The left one is British and the right ones are Japanense. Anyway, it's worth reading about and maybe even experimenting a little bit. After all, if you take one of those pan-and-tilt webcams and used wire clothes hangers to build an armature to hold microphones, there wouldn't be much to programming a PIC (or a PC) to have the camera automatically follow whoever in the room is talking.

Well, I'm going to fiddle with these FTP functions a little more now. I'm hoping to have them running fully by the middle of next week.

PS. Douglas Self deserves an award for The Museum of RetroTech

Image update posted

I've just posted a third image update for this week, with I think about 1,800 new pictures which gets me caught up to some time yesterday; thanks to all the submitters for their images and their patience. Thanks also to Spot for the photo of Mothragirl.

I played a little more with the idea in the entry below. For example, in the pictures above you can see images from my $19.99 webcam. The left picture is a normal snapshot, with the settings optimized to give the best image. The image on the right is about a third of a second long video grab compressed into a single frame in an attempt to reduce noise and increase color depth — I could get much better quality with a longer capture, but I'm doing this manually for now so it's smaller framesets I'm working with. The middle image contains both before and after so you can clearly see the difference. Maybe I'll write a free capture tool for this tomorrow so others can use it — then those of you with cheap webcams can take pictures as good as on a digicam twice the price… I think webcams use a standard API so it might not be hard to write.

Anyway, today's update gets me caught up again, so I'm going to try and squeeze in some programming before I have to get on the next one. I'm sure I'll waste some time on the noise-reduction toy, but mostly I'll be adding new functions to IAM.

PS. Watch this music video. It's worth the time.

Today's invention

A normal digital camera captures footage with 8 bits of color depth per channel. That is, it can capture 256 tones from darkest to lightest of any given color. However, in a lot of lighting situations that's only a fraction of what the human eye can capture, so often a digital camera produces poor images in comparison to what we'd like.
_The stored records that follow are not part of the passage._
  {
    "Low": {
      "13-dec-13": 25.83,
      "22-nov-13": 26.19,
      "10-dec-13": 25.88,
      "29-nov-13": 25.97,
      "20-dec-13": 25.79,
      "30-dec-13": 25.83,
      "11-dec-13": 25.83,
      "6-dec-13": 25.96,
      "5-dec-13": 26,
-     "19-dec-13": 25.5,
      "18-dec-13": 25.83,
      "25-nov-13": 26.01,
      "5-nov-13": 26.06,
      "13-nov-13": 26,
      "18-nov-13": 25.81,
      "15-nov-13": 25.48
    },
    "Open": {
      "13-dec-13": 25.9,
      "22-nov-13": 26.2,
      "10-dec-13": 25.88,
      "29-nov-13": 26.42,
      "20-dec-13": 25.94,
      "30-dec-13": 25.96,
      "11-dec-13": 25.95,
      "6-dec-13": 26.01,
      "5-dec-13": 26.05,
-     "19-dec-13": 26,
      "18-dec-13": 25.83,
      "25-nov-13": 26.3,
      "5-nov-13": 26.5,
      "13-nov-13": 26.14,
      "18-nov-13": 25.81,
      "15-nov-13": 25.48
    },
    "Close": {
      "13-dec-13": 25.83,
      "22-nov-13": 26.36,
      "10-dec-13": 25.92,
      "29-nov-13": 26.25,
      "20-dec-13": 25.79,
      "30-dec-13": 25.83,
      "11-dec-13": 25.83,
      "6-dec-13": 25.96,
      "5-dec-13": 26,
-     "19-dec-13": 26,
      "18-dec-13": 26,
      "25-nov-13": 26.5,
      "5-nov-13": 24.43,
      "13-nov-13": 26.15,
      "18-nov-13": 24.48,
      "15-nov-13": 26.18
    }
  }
The exposure setting on the camera dictates what range of brightness the CCD is attuned to (and those 256 levels are spread over) by dictating how long it's exposed to the item. Assuming the item you're capturing is immobile, multiple photographs at different exposures can be combined into a single photograph with a virtual bit depth far greater than what the camera should be capable of.



“Standard” Mode

Standard/My Way Split

“My Way”

Anyway… If this was built into a digital camera's BIOS it would instantly improve most digital photos to the level I've demonstrated above or likely better without adding one cent to the cost. However, because it requires no new hardware (and thus no sales) to improve quality, it'll probably never happen…

Congratulations all around

First of all, a big congratulations for Jen and Phil who just got engaged (not that it's a surprise). They joined Rachel and Saira and I for dinner — but there was no dramatic toasting or speeches or anything like that… the engagement had already happened under Jen's initiative.
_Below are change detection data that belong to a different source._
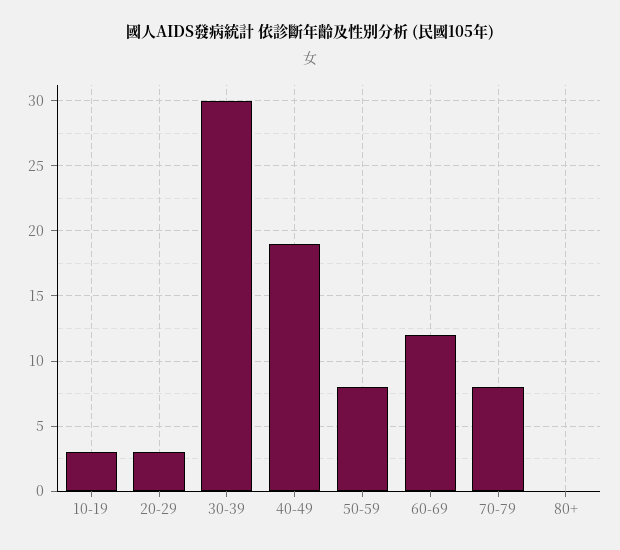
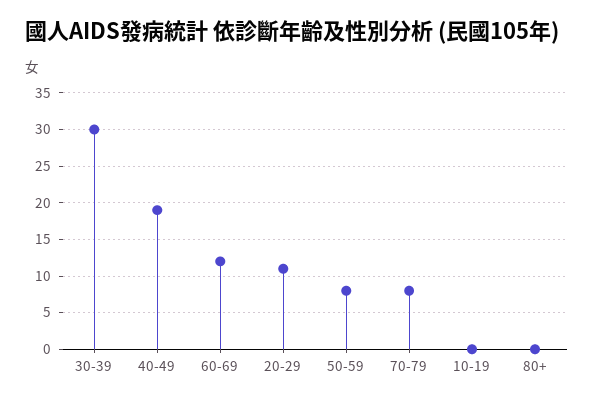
  {
-   "10-19": 3,
+   "10-19": 0,
-   "20-29": 3,
+   "20-29": 11,
    "30-39": 30,
    "40-49": 19,
    "50-59": 8,
    "60-69": 12,
    "70-79": 8,
    "80+": 0
  }

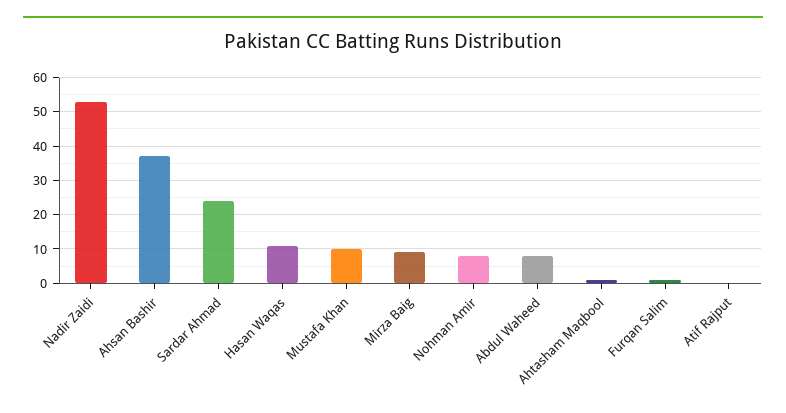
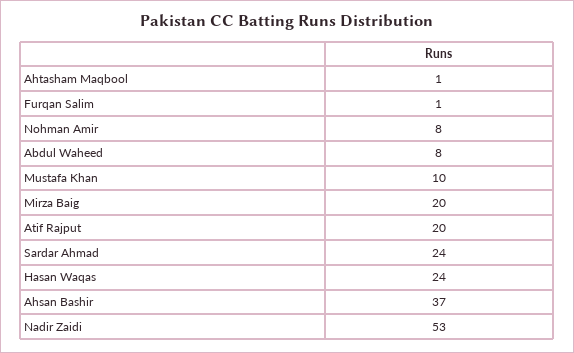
  {
    "Nadir Zaidi": 53,
    "Ahsan Bashir": 37,
    "Sardar Ahmad": 24,
-   "Hasan Waqas": 10,
+   "Hasan Waqas": 24,
    "Mustafa Khan": 10,
-   "Mirza Baig": 10,
+   "Mirza Baig": 20,
    "Nohman Amir": 8,
    "Abdul Waheed": 8,
    "Ahtasham Maqbool": 1,
    "Furqan Salim": 1,
-   "Atif Rajput": 0
+   "Atif Rajput": 20
  }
Second of all, big congratulations to us for finding out where we're living when our lease expires at the end of December. It's somewhere we've talked about before, but it had been back-burnered. We hadn't realized this, but it had been cooking well on that back-burner and the bell on the stove just went off.

Anyway, those are some tourist pictures of the city we're living in and its outskirts. It's down at the tip of the Baja California penninsula in Mexico. If you apply for and get the BME internship, that's where it starts, at least for the first six months (I have trouble with roots, much to Rachel's dismay).